W. Eric Martin
This review first appeared on FunandBoardgames.com.
While games themselves are fun, their names usually aren't. El Grande, Coloretto, Acquire, Cartagena—these names are descriptive and functional, not show-stoppers that attract strangers passing by on the street.
A few winning game names are out there. Hoity Toity inspires curiosity; Wheedle is a hit with SpongeBob SquarePants fans; Tonga Bonga is so goofy that you can't help but chant it; and finally there is Chopstick Dexterity MegaChallenge 3000, Greg Lam's newest game which is blessed with a title that's both descriptive and fun: You challenge other opponents to a dexterity contest using chopsticks, and the loser must pay the winner $3,000.
In Chopstick Dexterity MegaChallenge 3000, players put their chopstick handling skills to the test, not by seeing who can eat more fried squid the fastest, but by trying to claim wooden tokens from a plastic bowl.
The game comes with 25 wooden tokens: five shapes (spool, disc, block, heart, ) in five colors, one plastic "serving bowl," three plastic plates, 30 claim discs, and three pairs of chopsticks. Players dump the tokens in the bowl, take one plate and one pair of chopsticks, then start the game by flipping one of the claim discs face-up.
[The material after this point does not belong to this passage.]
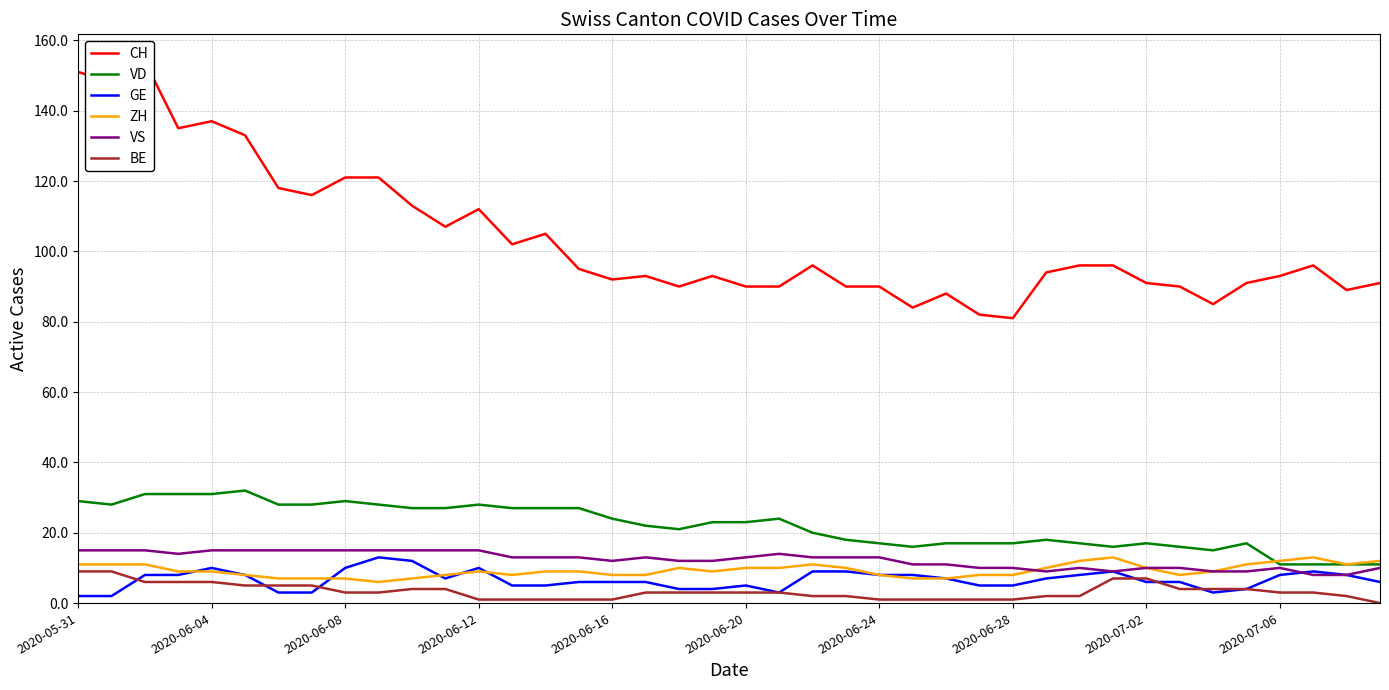

What is the highest value of the GE series?

13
The disc will usually depict one of the 25 tokens. Players then race to grab all of the tokens that are the same shape or color as this disc and move these tokens onto their plate. There are nine tokens that match this disc, and whoever grabs the most tokens wins the claim disc; in a tie, the tied player who has the object matching the claim disc wins; if neither tied player has this token, the tied players replay the round. (Ties are possible only in three-player games.) Five of the discs depict only a silhouette of one of the tokens; players can grab only tokens of that shape, and ties are broken by having the tied players play another round.
Play continues until all 30 claim discs have been won; whoever holds more discs wins the game.
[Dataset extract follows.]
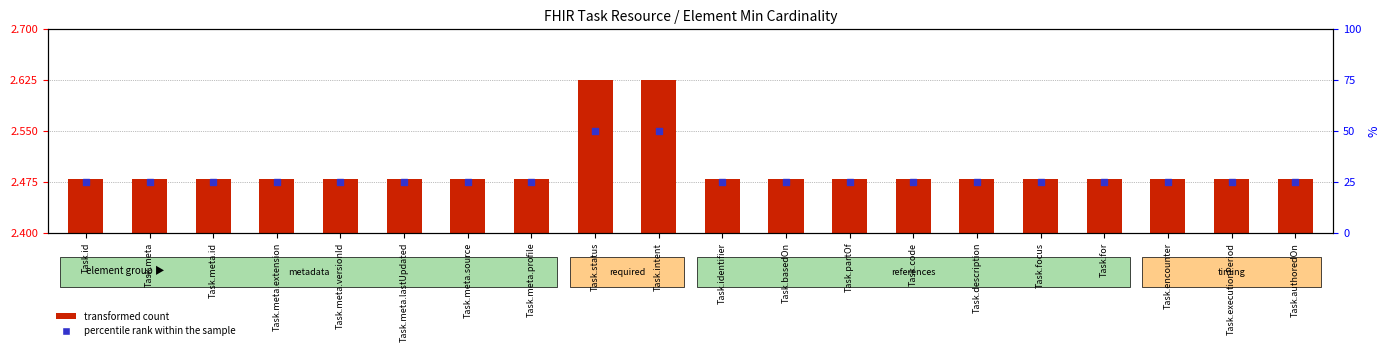

At how many categories does at least one series exceed 20?

20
Chopstick Dexterity MegaChallenge 3000 is as much fun as its name, and is incredibly addictive to play. The rules take two minutes to explain, which means you're playing almost immediately. If the players are of roughly equal skill with their chopstick handling, each round turns into a bitter struggle for tokens; if not, the game is a one-sided blowout. You can handicap players to give youngsters or those who use forks at Asian restaurants an advantage; simply give the inexperienced a head start each round of 10, 15, 20 seconds, then loose the pros on them.
The three-player game can be an exhausting struggle each round, especially with (speaking from experience here) players who have all been to Okinawa and studied karate. They're simultaneously blocking and grabbing, dominating the bowl as if they were starving and fighting for the last noodle on Earth. The rules suggest having the round winner in a three-player game sit out the following round; this change is a good way to both avoid a runaway winner and keep the rounds short with no ties.
Aside from possibly getting a stick in the eye, the only other problem with the game is that two of the colors are too similar. Make sure to clarify with everyone which pieces are which, or simply re-dye or paint the markers to avoid confusion.
Quibbles aside, cheers to Greg Lam for transforming everyday components into a fantastically fun and frantic game.